Maternal vaccine cost-effectiveness

The researchers ran a similar simulation comparing RSV prevalence and costs with and without the maternal RSV vaccine for half of pregnant women during a given respiratory season. The analysis did not include nirsevimab.

In their model, the maternal vaccine prevented an estimated 45,693 outpatient visits, 15,866 ED visits, 7,571 hospitalizations and eight RSV deaths. One hospitalization would be prevented for every 234 pregnant women who get vaccinated, Hutton and colleagues found.

Like the nirsevimab model, total costs were higher with the maternal vaccine than without ($2.164 billion vs. $1.651 billion), mostly due to greater spending on RSV interventions ($891 million with the maternal vaccine vs. $225 million without).

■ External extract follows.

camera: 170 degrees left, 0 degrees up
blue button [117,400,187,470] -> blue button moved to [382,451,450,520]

Medical costs and productivity losses were lower with the vaccine than without ($656 million vs. $755 million and $617 million vs $671 million, respectively).

Hutton and colleagues estimated the vaccine would lead to 1,294 additional QALYs for infants and caregivers, with a societal cost of $396,280 per QALY gained and $67,735 per RSV hospitalization avoided.

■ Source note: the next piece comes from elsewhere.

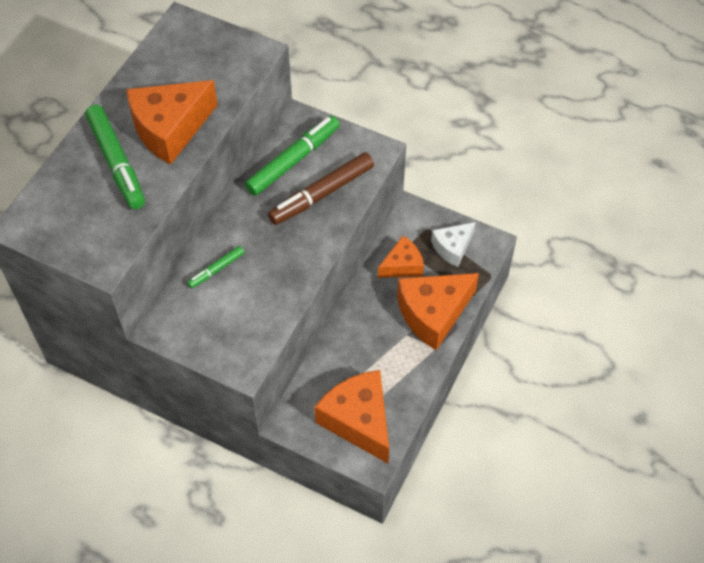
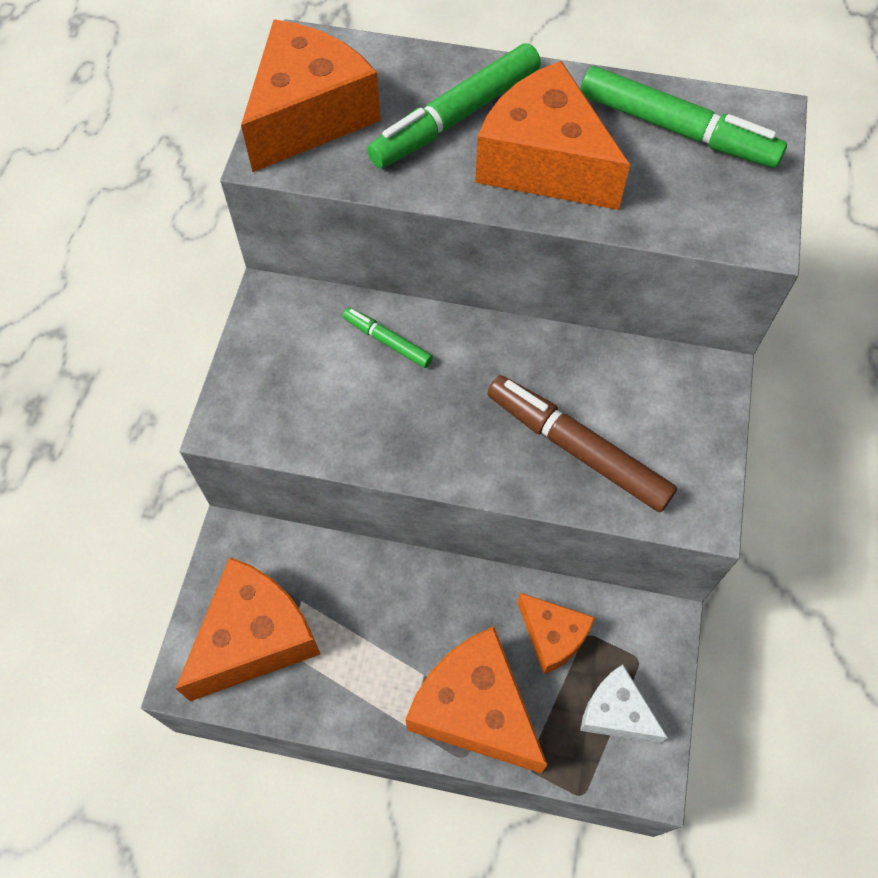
camera: 75 degrees right, 5 degrees up
green marker [245,116,340,196] -> green marker moved to [581,66,787,168]
none -> orange cheese [241,20,381,172]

The researchers calculated the cost-effectiveness of the vaccine for a variety of scenarios. By adding a 1% probability of preterm birth compared with 0%, the cost per QALY gained increased fourfold, Hutton and colleagues found.

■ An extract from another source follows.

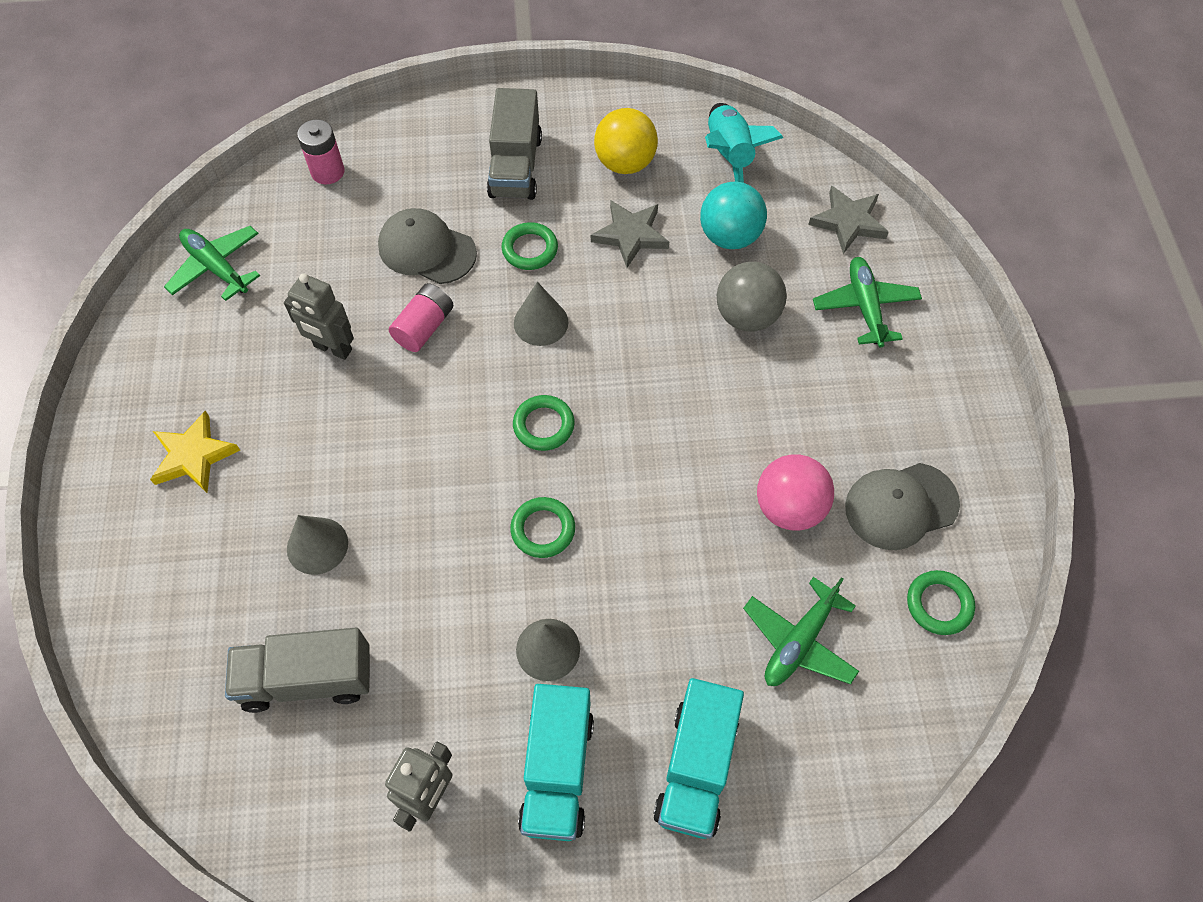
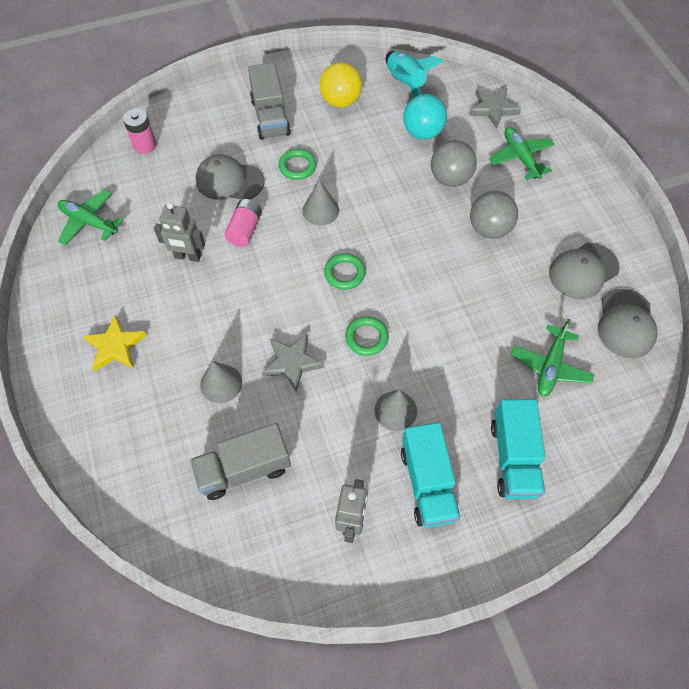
camera: 15 degrees left, 0 degrees up
grey star [591,200,669,268] -> grey star moved to [262,334,324,392]
pink ball [757,454,834,531] -> none
green ring [907,570,975,635] -> grey cap [598,289,657,358]
none -> grey ball [470,191,518,239]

They also learned that the cost-effectiveness of the vaccine changed based on which month it was administered. When the vaccine was administered between September and January, the cost per QALY gained was $163,513. The most cost-effective month was November at $107,544 per QALY gained.

The authors also ran a simulation with both nirsevimab and the maternal vaccine as options for RSV prevention, which found the cost of the maternal vaccine increased dramatically “because RSVpreF offers marginal additional protection beyond what might be expected from nirsevimab alone.” In that scenario, the most cost-effective month to administer the maternal vaccine was April because it would offer protection at the beginning of the next RSV season, however, the cost per QALY gained was $2.4 million.

“Caution is urged in directly comparing the results of these models because the model inputs are based on efficacy trials with different definitions of outcomes, and the duration of the protection of both products remains unknown,” Hutton and colleagues wrote.